• [GIVEN PROBLEM]:
Repeat the items below word for word, beginning at the line that contains "Number of bath bombs visible: 6" and stopping after the last item, with both ends included. Leave the pictures out of your answer.
★ ★ ★ ★ ★
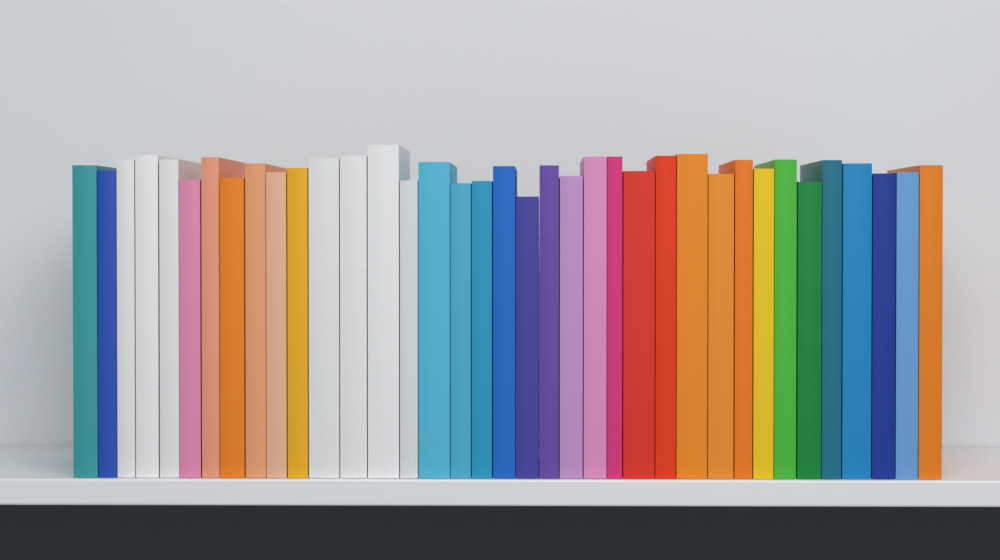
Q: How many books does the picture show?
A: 37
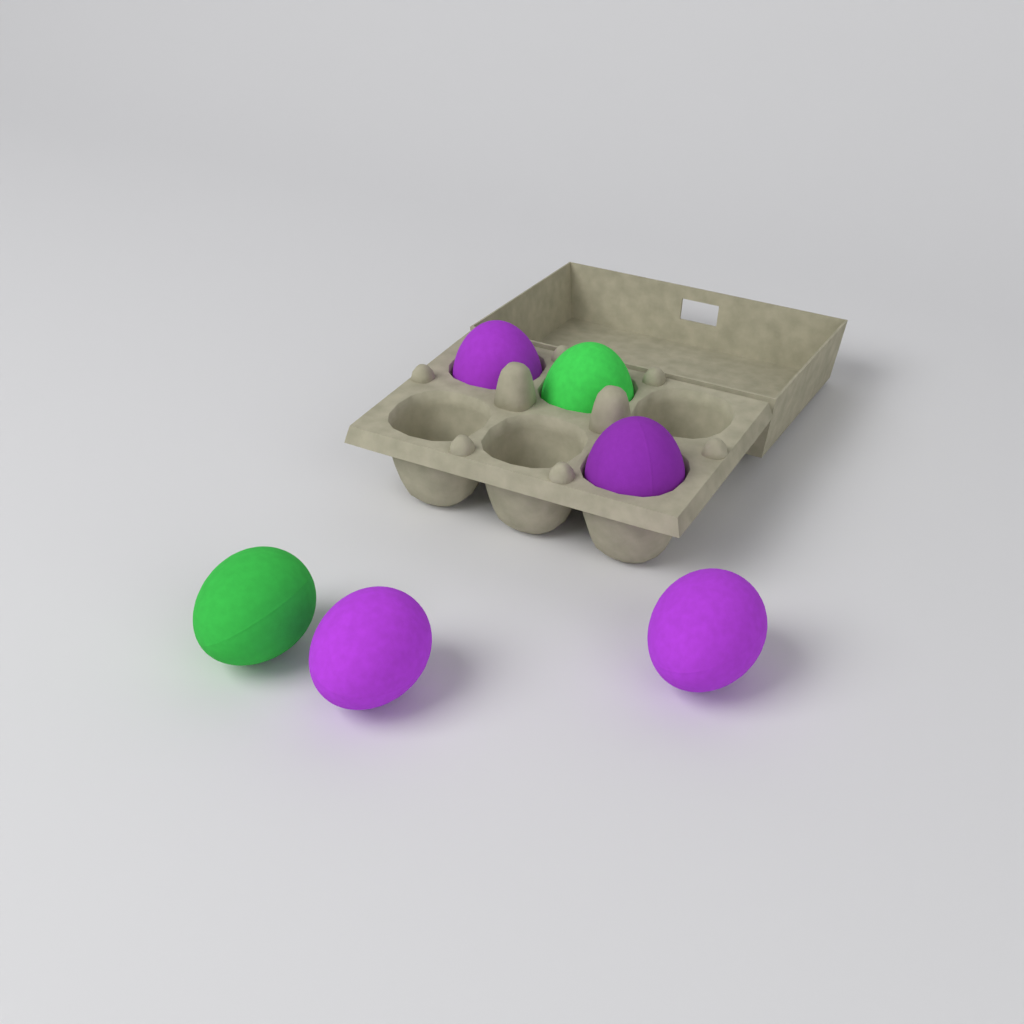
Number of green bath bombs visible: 2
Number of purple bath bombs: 4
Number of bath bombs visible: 6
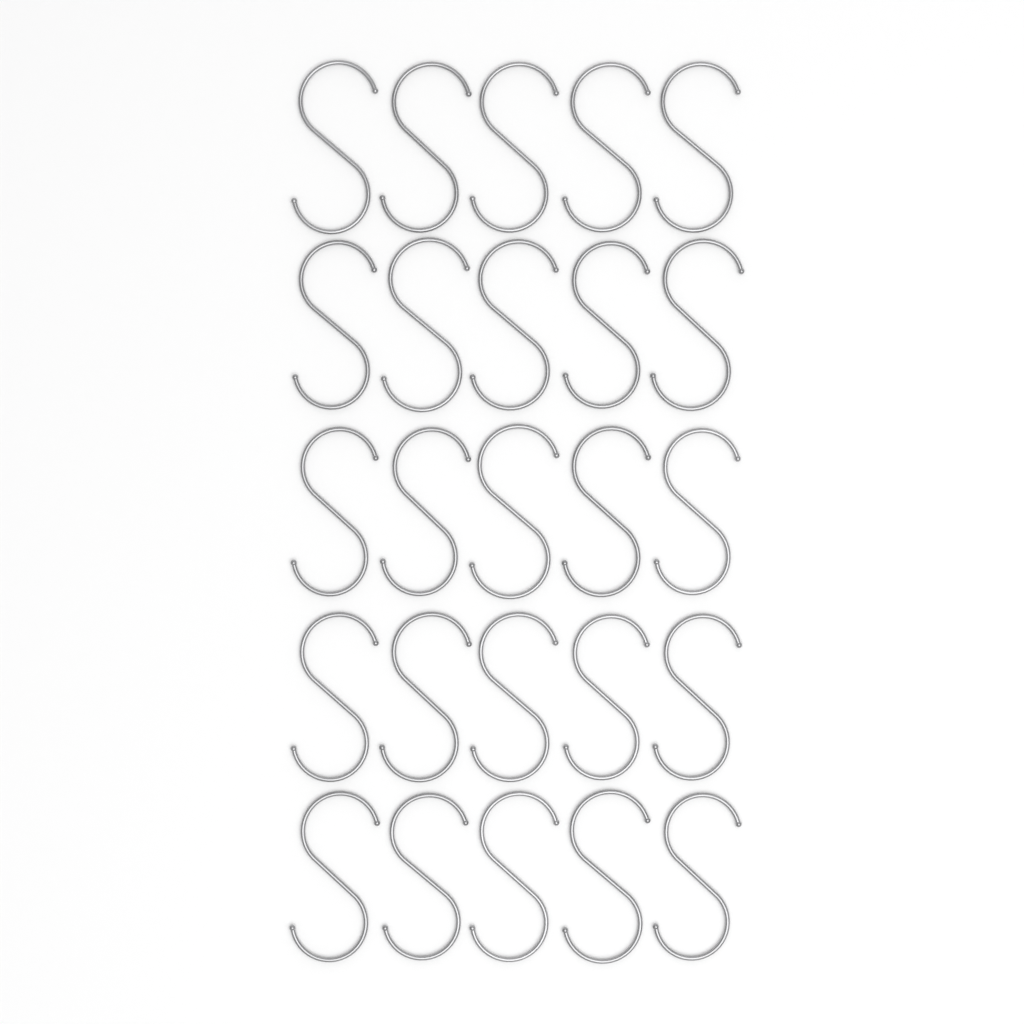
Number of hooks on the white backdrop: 25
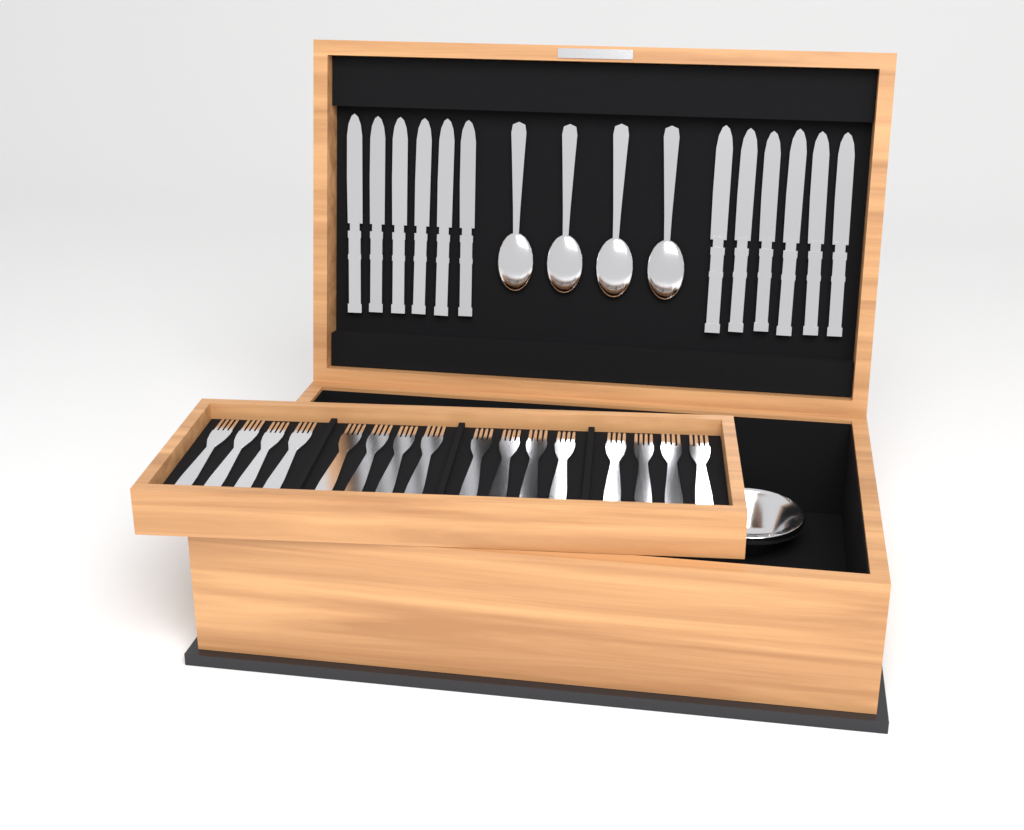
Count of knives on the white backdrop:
★ ★ ★ ★ ★
• [RESPONSE TO THE EXERCISE]:
Number of bath bombs visible: 6
Number of hooks on the white backdrop: 25
Count of knives on the white backdrop:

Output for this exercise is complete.